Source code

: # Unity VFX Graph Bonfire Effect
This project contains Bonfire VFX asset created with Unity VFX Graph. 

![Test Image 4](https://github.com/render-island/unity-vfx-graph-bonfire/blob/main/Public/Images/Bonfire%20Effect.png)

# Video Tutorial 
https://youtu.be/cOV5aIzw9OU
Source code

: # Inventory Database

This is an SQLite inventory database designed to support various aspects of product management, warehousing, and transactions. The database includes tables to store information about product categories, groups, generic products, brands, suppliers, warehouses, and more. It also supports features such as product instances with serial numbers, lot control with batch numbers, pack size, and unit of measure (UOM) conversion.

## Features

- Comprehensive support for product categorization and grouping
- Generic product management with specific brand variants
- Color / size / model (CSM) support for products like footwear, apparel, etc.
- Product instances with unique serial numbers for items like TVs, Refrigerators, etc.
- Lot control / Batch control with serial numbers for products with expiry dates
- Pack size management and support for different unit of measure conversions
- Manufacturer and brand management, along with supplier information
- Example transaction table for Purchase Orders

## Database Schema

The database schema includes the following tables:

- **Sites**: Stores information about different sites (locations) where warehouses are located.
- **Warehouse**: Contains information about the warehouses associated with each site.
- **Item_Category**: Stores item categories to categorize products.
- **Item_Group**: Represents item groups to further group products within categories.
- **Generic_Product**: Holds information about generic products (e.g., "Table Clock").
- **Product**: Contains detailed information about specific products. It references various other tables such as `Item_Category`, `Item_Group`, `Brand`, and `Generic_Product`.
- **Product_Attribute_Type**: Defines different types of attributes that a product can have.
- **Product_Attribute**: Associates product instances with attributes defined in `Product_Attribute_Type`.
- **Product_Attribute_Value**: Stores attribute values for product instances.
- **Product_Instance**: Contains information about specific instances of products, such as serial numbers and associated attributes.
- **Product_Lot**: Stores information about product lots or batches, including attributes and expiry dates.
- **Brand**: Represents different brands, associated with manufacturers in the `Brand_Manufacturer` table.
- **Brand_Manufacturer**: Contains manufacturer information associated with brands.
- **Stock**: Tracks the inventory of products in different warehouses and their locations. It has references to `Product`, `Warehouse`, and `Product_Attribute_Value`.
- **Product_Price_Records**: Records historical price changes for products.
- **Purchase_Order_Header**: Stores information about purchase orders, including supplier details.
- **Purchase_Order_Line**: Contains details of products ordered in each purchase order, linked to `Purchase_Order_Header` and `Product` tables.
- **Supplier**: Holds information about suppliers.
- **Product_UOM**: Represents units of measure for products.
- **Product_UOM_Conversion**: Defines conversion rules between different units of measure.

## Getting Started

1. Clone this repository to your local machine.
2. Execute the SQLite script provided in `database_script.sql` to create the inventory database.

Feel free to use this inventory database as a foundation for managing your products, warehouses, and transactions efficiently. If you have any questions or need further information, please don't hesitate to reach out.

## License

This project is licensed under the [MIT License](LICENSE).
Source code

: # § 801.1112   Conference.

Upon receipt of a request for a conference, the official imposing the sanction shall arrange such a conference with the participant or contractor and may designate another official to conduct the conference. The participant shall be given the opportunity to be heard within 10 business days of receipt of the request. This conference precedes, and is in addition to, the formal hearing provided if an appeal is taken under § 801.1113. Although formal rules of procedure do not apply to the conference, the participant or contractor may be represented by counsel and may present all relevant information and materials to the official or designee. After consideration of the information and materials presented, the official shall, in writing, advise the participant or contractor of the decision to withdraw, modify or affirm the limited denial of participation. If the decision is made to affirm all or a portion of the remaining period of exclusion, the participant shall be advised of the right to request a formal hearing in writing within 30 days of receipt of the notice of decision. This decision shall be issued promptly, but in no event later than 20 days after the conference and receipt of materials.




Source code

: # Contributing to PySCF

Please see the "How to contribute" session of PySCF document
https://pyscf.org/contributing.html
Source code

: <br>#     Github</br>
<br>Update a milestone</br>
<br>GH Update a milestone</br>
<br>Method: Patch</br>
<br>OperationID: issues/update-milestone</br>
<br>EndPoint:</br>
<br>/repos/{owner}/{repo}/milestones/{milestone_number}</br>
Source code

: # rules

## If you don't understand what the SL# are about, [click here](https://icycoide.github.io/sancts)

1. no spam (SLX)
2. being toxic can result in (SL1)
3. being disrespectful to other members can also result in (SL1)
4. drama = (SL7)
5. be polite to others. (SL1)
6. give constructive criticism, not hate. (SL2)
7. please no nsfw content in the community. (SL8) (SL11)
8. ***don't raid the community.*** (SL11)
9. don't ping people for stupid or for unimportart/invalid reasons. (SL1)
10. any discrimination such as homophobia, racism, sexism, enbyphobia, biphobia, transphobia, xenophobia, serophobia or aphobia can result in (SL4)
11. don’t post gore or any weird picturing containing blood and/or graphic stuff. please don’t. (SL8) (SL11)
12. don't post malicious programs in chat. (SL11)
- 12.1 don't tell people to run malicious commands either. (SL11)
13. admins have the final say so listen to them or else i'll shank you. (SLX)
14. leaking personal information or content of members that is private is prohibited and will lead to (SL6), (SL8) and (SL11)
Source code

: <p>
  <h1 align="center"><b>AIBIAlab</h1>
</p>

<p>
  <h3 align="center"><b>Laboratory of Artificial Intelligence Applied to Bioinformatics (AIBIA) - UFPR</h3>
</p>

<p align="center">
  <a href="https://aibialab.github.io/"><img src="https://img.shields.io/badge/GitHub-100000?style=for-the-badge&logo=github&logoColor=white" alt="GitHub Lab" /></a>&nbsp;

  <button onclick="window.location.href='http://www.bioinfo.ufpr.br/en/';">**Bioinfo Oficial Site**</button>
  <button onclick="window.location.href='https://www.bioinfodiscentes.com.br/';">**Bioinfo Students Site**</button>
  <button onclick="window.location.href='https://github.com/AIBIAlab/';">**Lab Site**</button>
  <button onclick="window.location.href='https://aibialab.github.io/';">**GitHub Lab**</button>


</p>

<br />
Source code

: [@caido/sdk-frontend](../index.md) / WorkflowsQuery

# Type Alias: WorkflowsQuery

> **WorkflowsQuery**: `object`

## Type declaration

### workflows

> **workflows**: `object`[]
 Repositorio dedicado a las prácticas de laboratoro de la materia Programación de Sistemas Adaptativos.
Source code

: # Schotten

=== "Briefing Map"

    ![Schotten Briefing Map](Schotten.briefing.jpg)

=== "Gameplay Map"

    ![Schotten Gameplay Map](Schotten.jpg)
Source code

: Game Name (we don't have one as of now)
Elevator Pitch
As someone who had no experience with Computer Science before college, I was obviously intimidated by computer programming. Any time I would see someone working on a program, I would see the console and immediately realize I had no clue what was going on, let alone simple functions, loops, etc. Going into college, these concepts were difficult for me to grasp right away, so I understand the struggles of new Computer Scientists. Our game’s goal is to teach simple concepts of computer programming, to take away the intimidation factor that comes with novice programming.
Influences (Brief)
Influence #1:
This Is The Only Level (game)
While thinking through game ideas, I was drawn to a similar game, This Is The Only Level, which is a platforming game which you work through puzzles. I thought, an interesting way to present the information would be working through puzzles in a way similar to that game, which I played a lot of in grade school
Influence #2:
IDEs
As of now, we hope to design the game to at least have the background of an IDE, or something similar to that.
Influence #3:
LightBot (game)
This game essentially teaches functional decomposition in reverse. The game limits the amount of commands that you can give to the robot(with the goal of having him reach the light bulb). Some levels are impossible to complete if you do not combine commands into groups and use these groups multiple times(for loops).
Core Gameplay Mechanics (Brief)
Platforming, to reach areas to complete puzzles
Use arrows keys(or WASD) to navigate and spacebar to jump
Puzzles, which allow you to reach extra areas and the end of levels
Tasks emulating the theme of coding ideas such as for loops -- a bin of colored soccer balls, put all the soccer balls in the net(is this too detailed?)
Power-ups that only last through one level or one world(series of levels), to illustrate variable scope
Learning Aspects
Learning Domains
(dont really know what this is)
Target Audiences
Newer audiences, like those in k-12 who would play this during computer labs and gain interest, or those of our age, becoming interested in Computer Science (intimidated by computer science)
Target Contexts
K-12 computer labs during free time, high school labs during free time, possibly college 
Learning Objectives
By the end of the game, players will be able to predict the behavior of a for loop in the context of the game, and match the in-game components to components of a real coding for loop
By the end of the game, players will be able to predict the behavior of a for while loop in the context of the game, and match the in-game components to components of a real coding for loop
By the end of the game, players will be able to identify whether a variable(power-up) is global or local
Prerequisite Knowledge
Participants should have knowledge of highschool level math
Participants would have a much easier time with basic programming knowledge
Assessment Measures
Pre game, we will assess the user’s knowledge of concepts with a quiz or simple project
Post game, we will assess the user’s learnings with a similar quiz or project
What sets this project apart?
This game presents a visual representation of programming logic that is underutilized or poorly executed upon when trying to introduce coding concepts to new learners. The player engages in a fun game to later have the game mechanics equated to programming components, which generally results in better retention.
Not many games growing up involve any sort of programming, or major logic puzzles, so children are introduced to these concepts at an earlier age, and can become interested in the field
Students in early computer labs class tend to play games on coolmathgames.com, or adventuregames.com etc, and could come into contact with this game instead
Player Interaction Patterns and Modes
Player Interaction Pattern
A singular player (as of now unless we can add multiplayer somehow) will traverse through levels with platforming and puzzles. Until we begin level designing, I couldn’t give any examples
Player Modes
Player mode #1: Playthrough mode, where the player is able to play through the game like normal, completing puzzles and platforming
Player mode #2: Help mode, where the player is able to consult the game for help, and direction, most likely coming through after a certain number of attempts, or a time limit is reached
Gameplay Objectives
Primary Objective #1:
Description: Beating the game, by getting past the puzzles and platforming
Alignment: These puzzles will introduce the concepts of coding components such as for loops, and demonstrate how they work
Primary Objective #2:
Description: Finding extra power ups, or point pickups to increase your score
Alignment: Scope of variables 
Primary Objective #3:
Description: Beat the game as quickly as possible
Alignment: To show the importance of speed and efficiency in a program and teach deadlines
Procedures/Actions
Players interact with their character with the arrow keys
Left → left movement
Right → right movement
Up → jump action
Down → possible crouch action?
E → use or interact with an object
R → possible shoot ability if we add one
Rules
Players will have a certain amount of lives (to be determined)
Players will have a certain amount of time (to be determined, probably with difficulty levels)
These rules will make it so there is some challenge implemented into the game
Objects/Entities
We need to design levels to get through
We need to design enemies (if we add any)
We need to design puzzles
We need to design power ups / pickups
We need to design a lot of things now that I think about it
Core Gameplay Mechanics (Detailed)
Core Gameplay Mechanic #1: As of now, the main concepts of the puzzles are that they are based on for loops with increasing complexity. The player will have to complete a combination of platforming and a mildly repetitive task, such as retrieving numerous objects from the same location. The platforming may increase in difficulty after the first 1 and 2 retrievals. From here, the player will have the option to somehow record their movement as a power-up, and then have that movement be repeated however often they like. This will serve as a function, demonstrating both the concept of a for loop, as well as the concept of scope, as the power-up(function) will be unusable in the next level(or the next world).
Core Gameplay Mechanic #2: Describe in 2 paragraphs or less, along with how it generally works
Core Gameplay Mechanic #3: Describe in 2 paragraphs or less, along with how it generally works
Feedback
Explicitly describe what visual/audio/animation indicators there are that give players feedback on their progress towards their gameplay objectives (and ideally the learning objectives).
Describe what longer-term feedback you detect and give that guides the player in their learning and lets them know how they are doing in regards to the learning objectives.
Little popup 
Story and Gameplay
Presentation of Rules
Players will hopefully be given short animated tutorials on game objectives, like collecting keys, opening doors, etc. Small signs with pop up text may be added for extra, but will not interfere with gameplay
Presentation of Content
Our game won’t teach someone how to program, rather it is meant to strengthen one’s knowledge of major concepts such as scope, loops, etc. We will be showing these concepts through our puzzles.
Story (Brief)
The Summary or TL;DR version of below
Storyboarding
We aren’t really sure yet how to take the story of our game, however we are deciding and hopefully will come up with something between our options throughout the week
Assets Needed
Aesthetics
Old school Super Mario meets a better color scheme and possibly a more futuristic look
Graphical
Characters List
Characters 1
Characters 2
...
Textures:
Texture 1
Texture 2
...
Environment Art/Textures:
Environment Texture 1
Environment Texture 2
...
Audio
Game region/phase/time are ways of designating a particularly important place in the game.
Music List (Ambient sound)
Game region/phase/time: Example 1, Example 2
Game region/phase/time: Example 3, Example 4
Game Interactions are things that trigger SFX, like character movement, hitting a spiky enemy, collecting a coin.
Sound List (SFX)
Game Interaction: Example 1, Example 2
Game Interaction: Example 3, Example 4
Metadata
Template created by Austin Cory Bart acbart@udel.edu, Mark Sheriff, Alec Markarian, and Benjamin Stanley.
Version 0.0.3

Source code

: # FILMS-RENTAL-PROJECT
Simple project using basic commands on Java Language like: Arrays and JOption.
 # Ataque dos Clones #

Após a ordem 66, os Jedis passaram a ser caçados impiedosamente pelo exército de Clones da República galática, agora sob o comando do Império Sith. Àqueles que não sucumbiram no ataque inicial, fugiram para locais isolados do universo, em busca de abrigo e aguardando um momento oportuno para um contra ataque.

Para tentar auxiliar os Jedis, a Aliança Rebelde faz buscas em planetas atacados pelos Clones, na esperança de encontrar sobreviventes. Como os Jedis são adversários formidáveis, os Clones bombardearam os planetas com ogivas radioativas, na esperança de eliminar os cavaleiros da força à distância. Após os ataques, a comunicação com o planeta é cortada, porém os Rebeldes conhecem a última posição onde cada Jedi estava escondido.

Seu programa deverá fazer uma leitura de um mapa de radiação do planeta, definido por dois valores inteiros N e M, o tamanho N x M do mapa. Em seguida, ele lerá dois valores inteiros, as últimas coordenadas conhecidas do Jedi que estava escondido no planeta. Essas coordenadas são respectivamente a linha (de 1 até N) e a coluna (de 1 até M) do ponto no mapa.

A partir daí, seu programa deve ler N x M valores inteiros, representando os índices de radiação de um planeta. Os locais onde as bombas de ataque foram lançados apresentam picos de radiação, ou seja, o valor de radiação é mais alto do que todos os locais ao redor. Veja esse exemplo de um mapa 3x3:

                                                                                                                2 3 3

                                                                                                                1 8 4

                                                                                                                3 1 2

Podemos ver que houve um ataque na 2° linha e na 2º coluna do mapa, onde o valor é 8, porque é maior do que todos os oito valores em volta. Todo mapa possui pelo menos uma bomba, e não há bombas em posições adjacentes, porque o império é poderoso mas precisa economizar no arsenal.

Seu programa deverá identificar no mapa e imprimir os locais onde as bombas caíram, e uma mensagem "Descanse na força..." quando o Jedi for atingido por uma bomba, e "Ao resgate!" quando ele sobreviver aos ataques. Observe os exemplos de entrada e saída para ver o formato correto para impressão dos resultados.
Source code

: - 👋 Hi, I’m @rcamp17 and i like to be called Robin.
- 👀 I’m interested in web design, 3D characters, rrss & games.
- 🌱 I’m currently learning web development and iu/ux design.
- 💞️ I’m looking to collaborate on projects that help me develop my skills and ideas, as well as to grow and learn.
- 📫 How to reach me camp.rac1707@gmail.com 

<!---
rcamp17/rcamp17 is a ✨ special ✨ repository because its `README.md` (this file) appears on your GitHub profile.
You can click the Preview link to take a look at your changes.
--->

+--

» PROBLEM TO WORK ON: Look through the entries for lines containing the word "extra" and return each one.

» ANSWER AREA:
Puzzles, which allow you to reach extra areas and the end of levels
Description: Finding extra power ups, or point pickups to increase your score
Players will hopefully be given short animated tutorials on game objectives, like collecting keys, opening doors, etc. Small signs with pop up text may be added for extra, but will not interfere with gameplay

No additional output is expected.